Description
a) Examine the code given below to compute the average of an array:
total = 0;
for(j=0; j < k; j++) {
sub_total = 0;
/* Nested loops to avoid overflow */
for(i=0; i < N; i++)
sub_total += A[j*N + i];
total += sub_total/N;
}
average = total/k;
When designing a cache to run this application, given a constant cache
capacity and associativity, will you want a larger or smaller block size?
Why?
b) examine the MODIFIED code given below:
total = 0;
for(i=0; i < N; i++) {
sub_total = 0;
/* Nested loops to avoid overflow */
for(j=0; j < k; j++)
sub_total += A[j*N + i];
total += sub_total/k;
}
average = total/N;
Generally, how will the size of the array and the cache capacity impact
the choice of block size for good performance? Why?

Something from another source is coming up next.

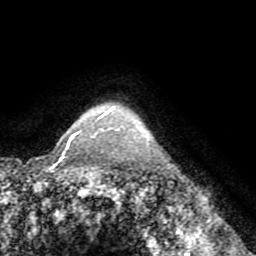
Breast MRI (dynamic contrast-enhanced), one axial slice. Slice 64 of 72 in the series (ordered by position). Cropped to one breast. Dynamic contrast-enhanced series, time point 2 of 8 at this slice position (early post-contrast). 1.5 T. TE 3.2 ms, TR 6.5 ms. 256 × 256 image matrix, field of view 180 × 180 mm. Female patient.
Structures marked on this image (semi-automatic segmentation, software-assisted and operator-edited):
- enhancing-tissue mask used for the functional tumour volume (all voxels passing the contrast-enhancement thresholds inside the analysis volume; usually the tumour): bounding box <63,112,108,155> (left, top, right, bottom; pixels)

c) Translate the following line of code into MIPS. Assume i is $s0, j is $s1,
base address of A is $a0, N is $a1 and sub_total is $s2.
sub_total += A[j*N + i];
d) Now consider that we are executing one of these programs for the very
first time. Assume we have a memory system with TLB, L1 I-cache, L1
Dcache, L2 cache and 2-level Page Table Virtual Memory system. List all the
steps that will/may happen as we load instructions or data from memory.

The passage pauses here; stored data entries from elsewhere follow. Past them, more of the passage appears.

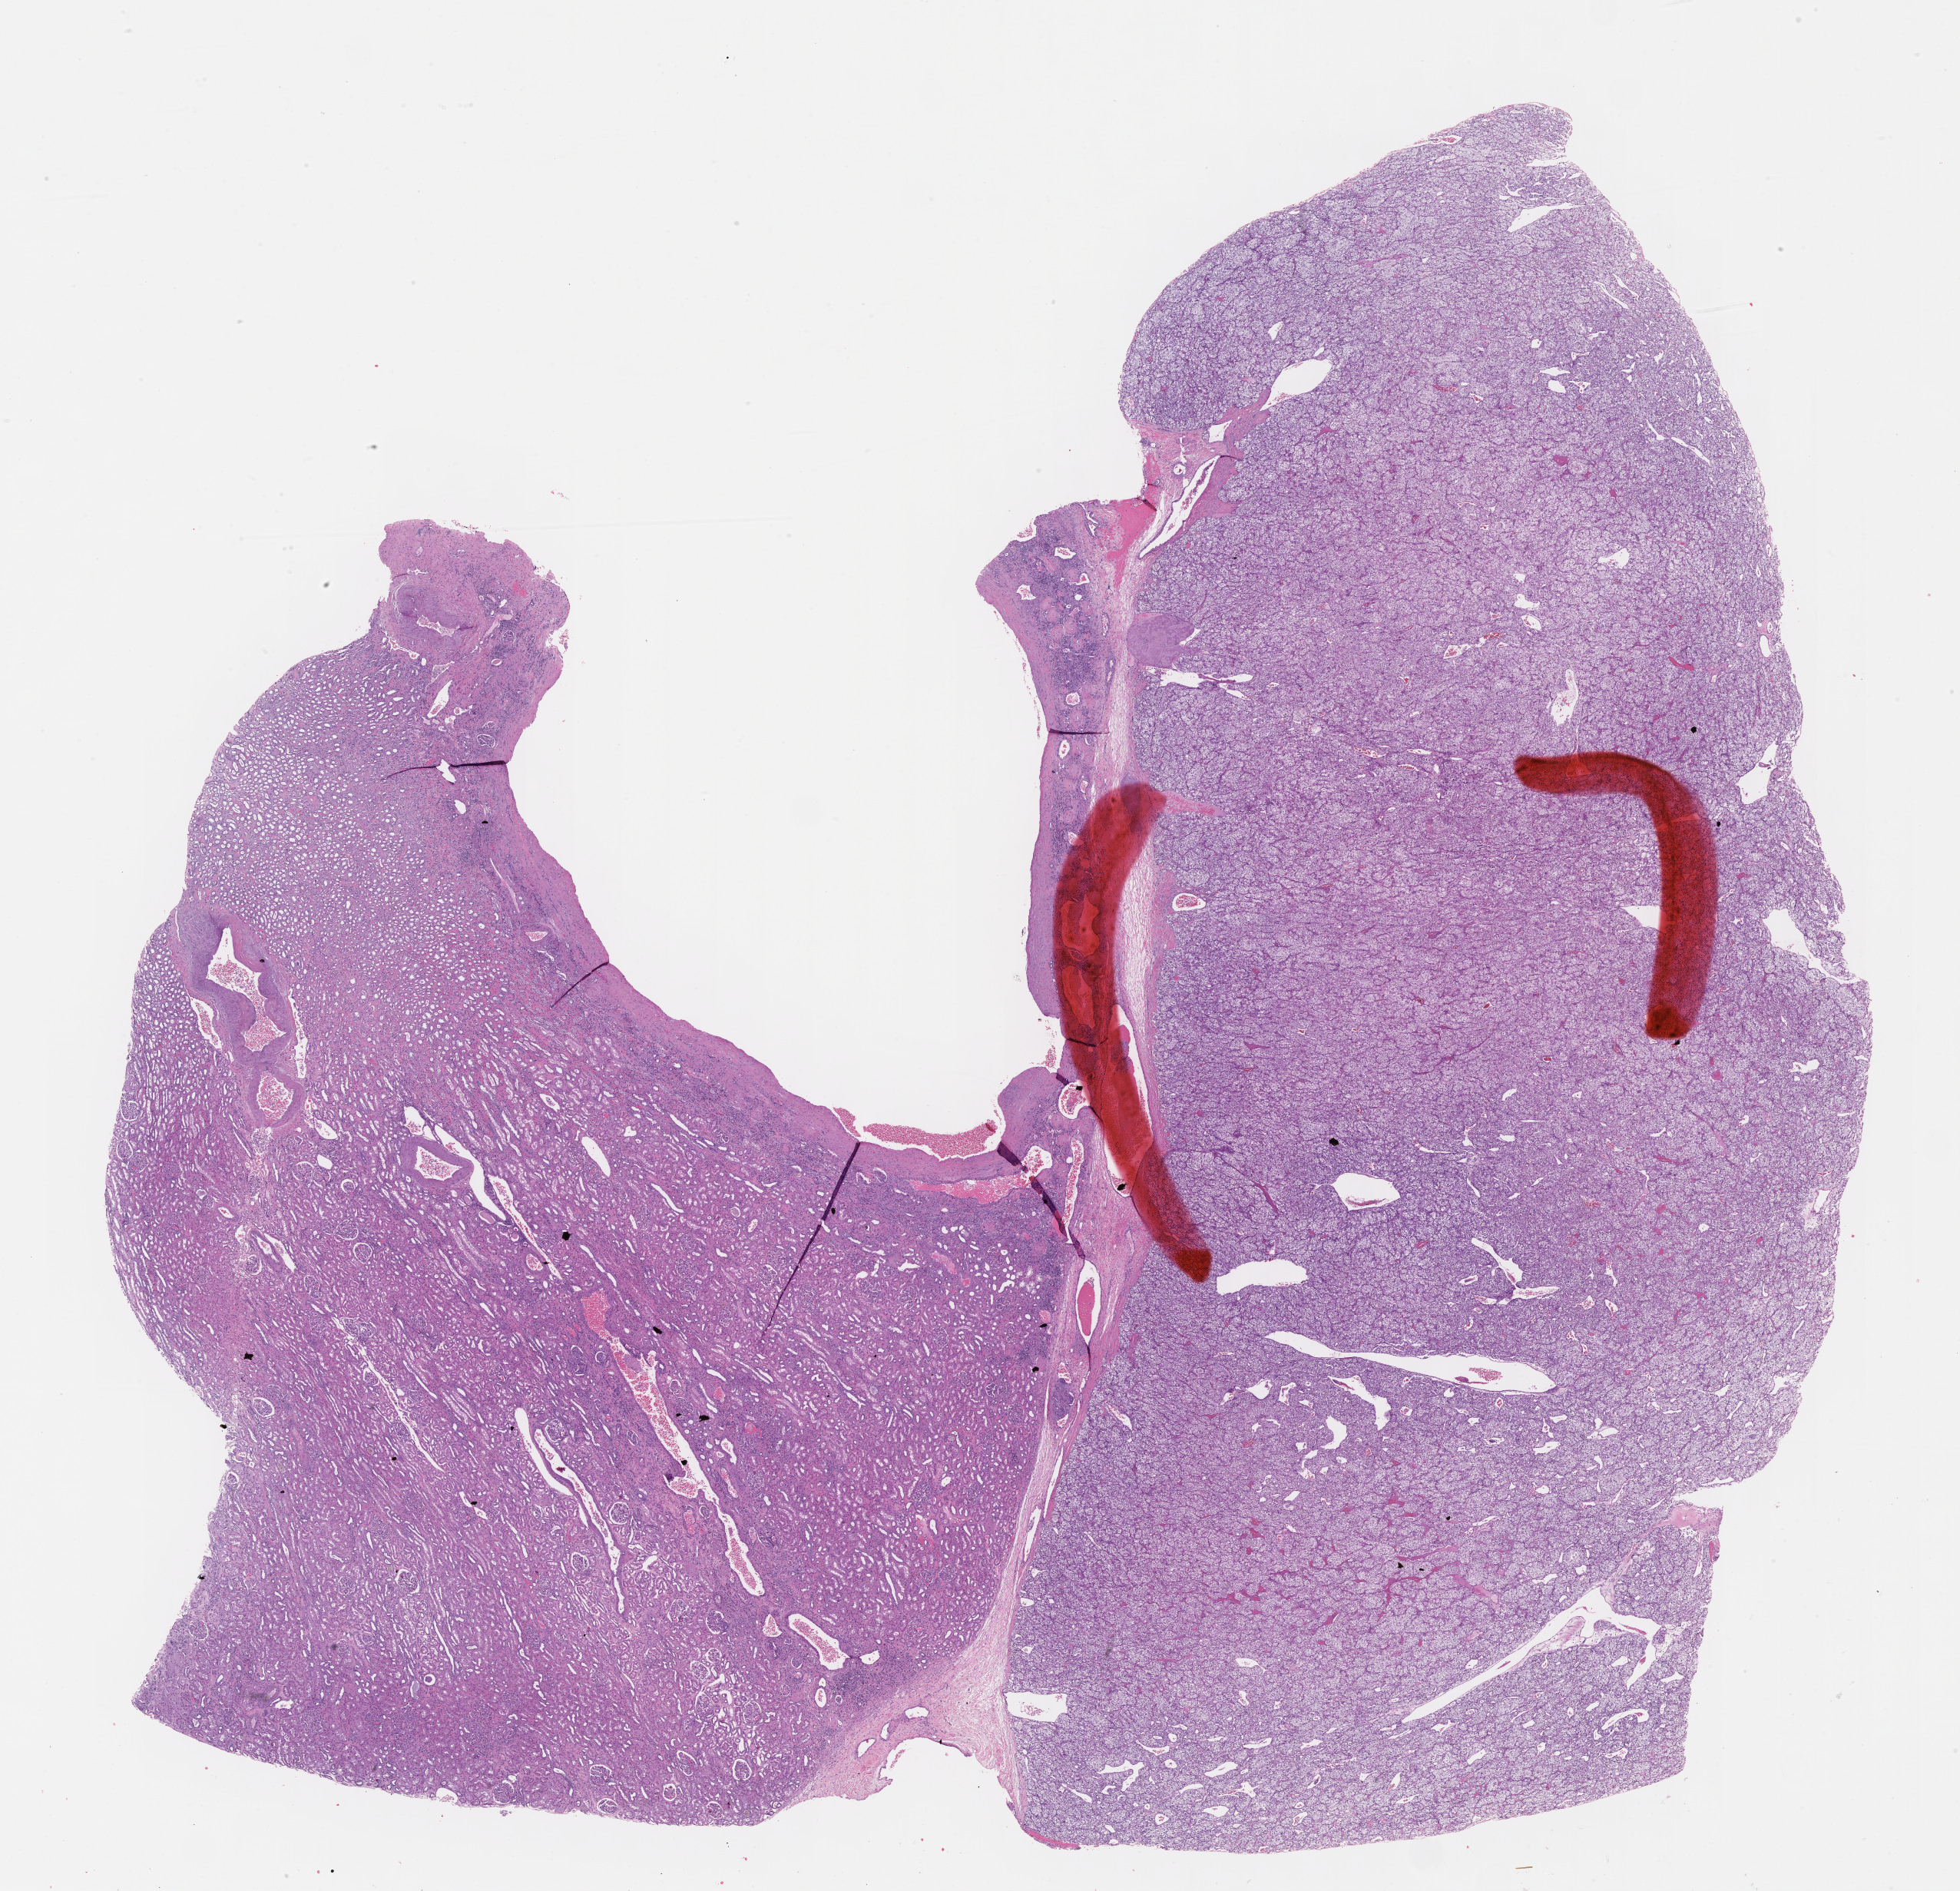
Hematoxylin and eosin (H&E) stained whole-slide image — shown as a low-resolution overview of the whole scanned area (about 20.6 x 19.9 mm, from a 40x scan), FFPE section, primary tumour sample from the kidney. Patient: male, age at initial diagnosis 61 years. Histologic grade: G3 (poorly differentiated).
• pathologic diagnosis: Clear cell adenocarcinoma, NOS
• TNM: T2 NX M0
• AJCC pathologic stage: II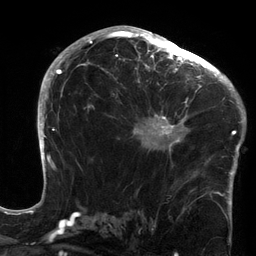
Breast MRI (dynamic contrast-enhanced), one axial slice. Position 81 of 134 along the scan axis. Cropped to one breast. Dynamic contrast-enhanced series, time point 2 of 6 at this slice position (early post-contrast). 3 T. TE 2.7 ms, TR 6.5 ms. 1.2 mm slice thickness. 256 × 256 image matrix, field of view 200 × 200 mm. Female patient.
Structures marked on this image (semi-automatically segmented with operator editing):
- enhancing-tissue mask used for the functional tumour volume (all voxels passing the contrast-enhancement thresholds inside the analysis volume; usually the tumour): bounding box <121,64,213,163> (left, top, right, bottom; pixels)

You will also need to list the steps taken when target instructions or data
are not in cache or page tables. i.e. the steps to handle misses.
Load instructions:
1. Read instruction: check TLB if instruction is in memory by looking up its
virtual page number.
2. If virtual page number is not present in TLB, read miss. Check L1 page
table to see if virtual page number is present.
Load data:
1.
e) List and number all the ADDITIONAL steps that will happen when we
are executing your translated code for sub_total += A[j*N + i];
f) Suppose the whole program fit into the L1 caches and we are executing
it many times. What are the steps from that will be skipped from (d)
(just write down the #s).